Today, we look at roads, canals, and railways. The
University of Houston's College of Engineering
presents this series about the machines that make
our civilization run, and the people whose
ingenuity created them.
England's 18th-century
industrial revolution created a pressing need to
haul raw and manufactured goods. The English never
had been serious road-builders. They'd done little
to surpass their old Roman road system in 1500
years' time. But they did build up a very effective
canal system in the latter 1700s.
They also developed a railway system; and that
catches us by surprise, because the steam
locomotive wasn't invented until much later. But
these were horse-drawn trains. Since roads were so
bad, canals became the major means for hauling
goods. But some cross-country portaging had to be
done between canals, and roads couldn't stand up to
heavy wheeled vehicles. So the English developed
horse-drawn railways for portage. The idea
originally came out of the mines, where tramways
were used to move coal and ore. When the steam
locomotive was finally invented, the technology of
building railways was well developed.
Engineers also knew a lot about the loads horses
could pull. At a slow walk, a horse could pull
almost 30 tons through a canal but only 7 tons on a
railway. As he sped up to a trot, water resistance
became so great that he could pull almost nothing.
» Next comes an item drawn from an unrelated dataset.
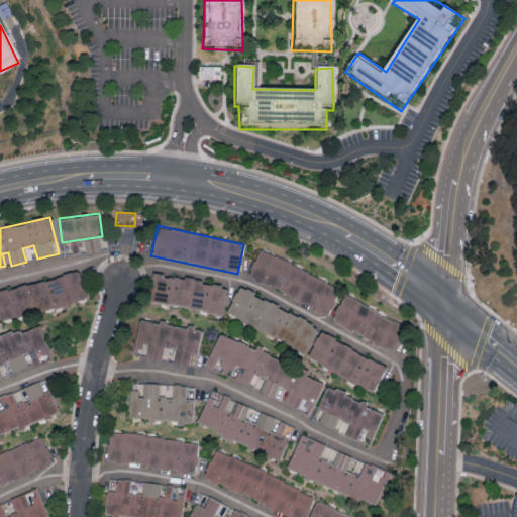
[(340,289),(261,249),(246,277),(326,316),(340,289)]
But on a railway, he could pull just as much
trotting as walking. That meant that the same horse
could move more goods on a canal; but when speed
was needed, he did much better on a railway.
Trevethick built the first steam locomotive in
1804, and railroad speeds increased rapidly from
then on. Water resistance made canals quite useless
at the speed of a train. So from the early 19th
century until the modern automobile, railways
dominated English transportation.
The land locomotive -- the early steam car -- made
a valiant try during those years. But it was easier
to develop a rail system than a road system that
could support such heavy vehicles.
So many factors were at play in that brief 80-year
period! Who could have guessed the outcome in 1760,
when roads, rails, and canals began to compete for
supremacy? That's a sobering question as we watch
the competition among the systems that make up
today's technologies. Can any of us guess what form
our transportation will take in another 80 years --
or our military defense systems, or our computer
systems?
I'm John Lienhard, at the University of Houston,
where we're interested in the way inventive minds
work.
(Theme music)
This episode has been greatly rewritten as Episode 1509.